In evidence, she said she had spotted Tustin’s case paperwork lying on a side table.

She said: “I saw a comment from the paramedics, and 137 bruises. On his body. And that she showed no emotion.”

Bernard Richmond QC, representing Hughes, asked: “How did she know that you had seen that?”

Ms Pritchard replied: “Because I ended up throwing her out of the cell.”

She added: “I asked her, why wouldn’t she know that a boy had all those injuries?

“I asked her about when she had bathed him or showered him.

“She said ‘Oh, I didn’t do that, I just used to give him a towel’.

“I was quite angry at the fact someone had 137 bruises on their body.”

Asked what Tustin did when Ms Pritchard got angry, she claimed: “She was sat on her bed or on the chair, with her knees up, and I just started throwing her stuff into the corner of the room, saying ‘You’re getting out, you’re going’.

“I pressed the alarm bell for the staff, I feared I would end up staying in the prison.”

Ms Pritchard then alleged: “She said to me ‘You had your kids taken off you’ and I said ‘Yeah, I did, but you’re not going to get your kids back, you’ve murdered a little boy, you’ve killed a boy’.

“She wasn’t interested; the only thing she spoke about was her own children, she never spoke about Arthur.”

Ms Pritchard was also asked about an alleged remark Tustin made to her, describing Arthur as a “little f*****”, when she had “stopped him” leaving the house to go after his father.

However, Ms Pritchard was unable to tell jurors if the words allegedly used by Tustin had been about an incident on the day of Arthur’s fatal collapse.

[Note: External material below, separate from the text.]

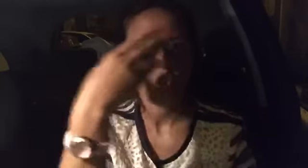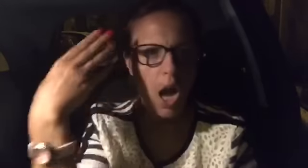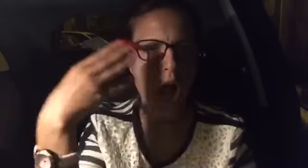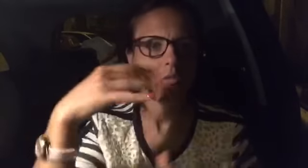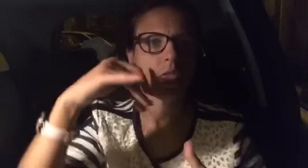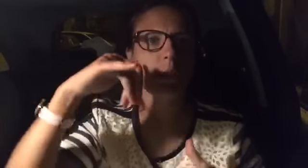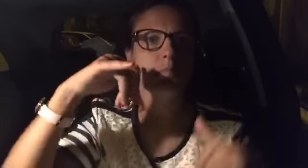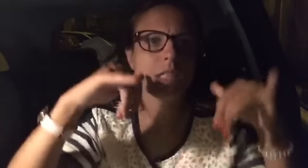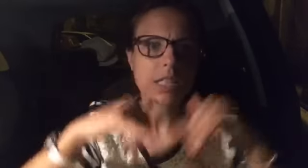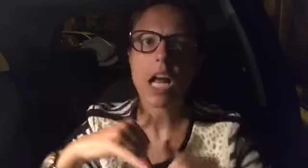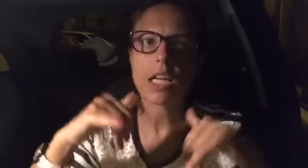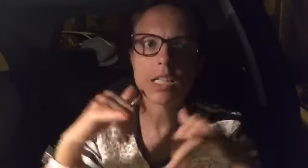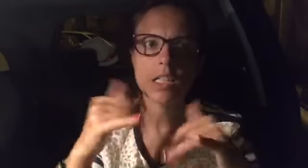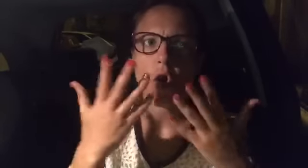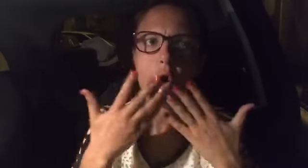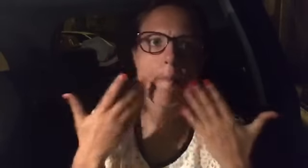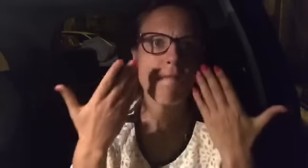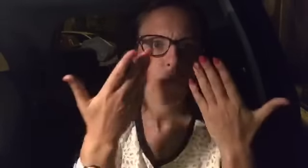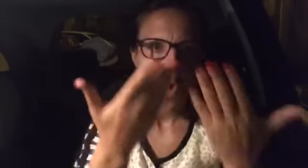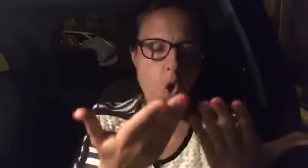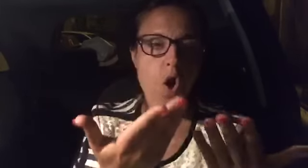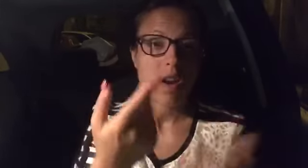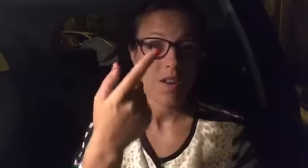because I will speak well.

Tustin previously pleaded guilty on the first day of the trial to another count of child cruelty – ill-treating Arthur on multiple occasions by “forcing him to stand, isolating him within the family home, and physically or verbally intimidating him”.

Hughes denies a similar charge, as well as a further child cruelty allegation of “wilfully assaulting Arthur on multiple occasions”.

The pair also both deny allegations of child cruelty by administering salt to Arthur between June 1 and 17 last year, and by withholding food and drink.

Hughes, of Stroud Road, and Tustin, of Cranmore Road, also both deny murder and the trial continues with the judge now giving the jury legal directions.